Indeed. And this includes strobo lights on bicycles, which are banned in some more civilized countries precisely because they cause accidents for others than the selfish bastard using them for their own protection, fuck everybody else.

Cooperate, and don't distract people who try to control heavy objects at high speed.

Comment Re:Bad Idea, but that's what Germany is up to now. (Score 1) 62

The correct way to do this is with a heads-up display.

That works great if it's calibrated to your head position, and you don't move your head a lot. Not so much for Wayne and Garth.
Head tracking and a fast computer might help, once it not only tracks a 2D head position, but also distance from the windshield.

Comment Re:No possible problem with this at all. (Score 1) 62

The problem is perspective.
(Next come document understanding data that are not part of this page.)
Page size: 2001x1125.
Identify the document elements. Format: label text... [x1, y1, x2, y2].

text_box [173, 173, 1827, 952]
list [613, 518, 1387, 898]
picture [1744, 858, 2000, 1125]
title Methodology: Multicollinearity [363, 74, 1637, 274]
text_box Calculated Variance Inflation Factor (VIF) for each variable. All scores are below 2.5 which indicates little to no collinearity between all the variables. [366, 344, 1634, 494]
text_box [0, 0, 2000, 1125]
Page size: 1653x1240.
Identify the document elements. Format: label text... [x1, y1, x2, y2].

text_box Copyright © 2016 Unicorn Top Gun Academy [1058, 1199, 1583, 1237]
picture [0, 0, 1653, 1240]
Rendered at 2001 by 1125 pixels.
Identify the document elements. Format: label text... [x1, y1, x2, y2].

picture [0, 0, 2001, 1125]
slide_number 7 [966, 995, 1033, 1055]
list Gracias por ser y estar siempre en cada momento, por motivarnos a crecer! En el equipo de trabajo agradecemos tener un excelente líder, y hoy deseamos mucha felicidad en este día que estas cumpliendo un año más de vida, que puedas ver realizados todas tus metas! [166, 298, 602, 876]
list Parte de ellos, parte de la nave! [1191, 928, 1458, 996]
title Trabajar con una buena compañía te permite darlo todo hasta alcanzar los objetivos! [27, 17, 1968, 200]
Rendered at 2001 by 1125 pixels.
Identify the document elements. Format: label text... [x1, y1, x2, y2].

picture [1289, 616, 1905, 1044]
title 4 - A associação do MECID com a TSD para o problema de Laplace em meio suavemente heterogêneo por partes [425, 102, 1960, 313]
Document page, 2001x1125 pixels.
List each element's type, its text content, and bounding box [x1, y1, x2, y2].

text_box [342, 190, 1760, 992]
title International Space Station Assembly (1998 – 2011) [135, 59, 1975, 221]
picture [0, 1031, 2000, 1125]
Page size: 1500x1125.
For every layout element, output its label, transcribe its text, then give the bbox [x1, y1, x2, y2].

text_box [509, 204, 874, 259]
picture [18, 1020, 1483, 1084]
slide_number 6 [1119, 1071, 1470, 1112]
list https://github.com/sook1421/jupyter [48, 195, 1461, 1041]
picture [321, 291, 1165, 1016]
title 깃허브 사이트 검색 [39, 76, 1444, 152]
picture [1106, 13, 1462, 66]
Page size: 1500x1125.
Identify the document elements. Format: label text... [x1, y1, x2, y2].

The road is flat, so what's projected on it will not appear as the same shape for someone looking on it from elsewhere.

Also, roads are seldom ballroom floor flat. Which paint can overcome, but a very shallow angle light can't. Even a very small hump in front of the target, small enough to not even notice when driving over it, can block the light.

Comment Re:That can't be right (Score 1) 504

Only 92 million Americans are out of work. A number that haven't changed in four or five years.

Currently as of November 2016, 59.7 of the adult population is employed. That means that out of the 245.3 million adult Americans (also per November 2016), 98 million are unemployed.
But that figure isn't too useful alone. It doesn't reflect either those who live on their fortunes (including pensioners), nor does it account for those who are underemployed.

And as for the number not changing, look at the statistics. There's a small but significant and near linear climb in employment rates for the last five years. It's not big enough to make up for the toll the 2009-10 recession took, but it's certainly pointing upwards.

Comment Opensteetmaps, Apple Maps, Google Maps (Score 1) 44

I'm in a major North American city and Google maps has almost no data on the construction in town. Some of it weeks after it began.

I also don't trust Google maps for traffic. They seem to mark a route "Red" as heavy traffic faster than Apple maps, to the point that I ignore their statements on traffic density... the roads are usually not as bad as they say they are.

Apple maps are quicker to read, faster to load, give me better traffic. OpenStreetmap gives me better detail on streets, walking paths, geography and cycling paths. Google maps are better than all of these at finding addresses, and nobody has anything better than Google Streetview.

We can't forget that Apple is making money, and a lot of money, selling phones. You're paying for that mapping sofware. Google is an advertising company, they make money selling your location and other information about you. The privacy reasons keep my feet out of Google as much as possible, but the alternatives have advantages.

Comment Re:Hey look the flow rate is a little high. (Score 1) 179

But that's the problem - you can decide who you sync with, but you cannot decide who others sync with.
A time discrepancy is a problem in either case.

The most obvious solution is that the bourses should provide time synchronization, and that everyone else sync to their time, right or wrong.

Comment Re:Hey look the flow rate is a little high. (Score 1) 179

I suspect very few here will any any sort of sympathy for people who do low latency stock trading.

That's short-sighted thinking. Low latency traders exist, whether we like them or not[*], and it does not affect just the traders, but the stocks they trade, the companies, and other stock holders not involved in low latency trading. Their ability to do harm to others is affected when the playing field shifts, giving advantages to some. They're at war with each other, and the playing field being level helps maintain status quo, and prevent stocks from crashing or soaring when they shouldn't.

[*]: I too think they're scum. I'd like to see all stock trades have a delay of one business day.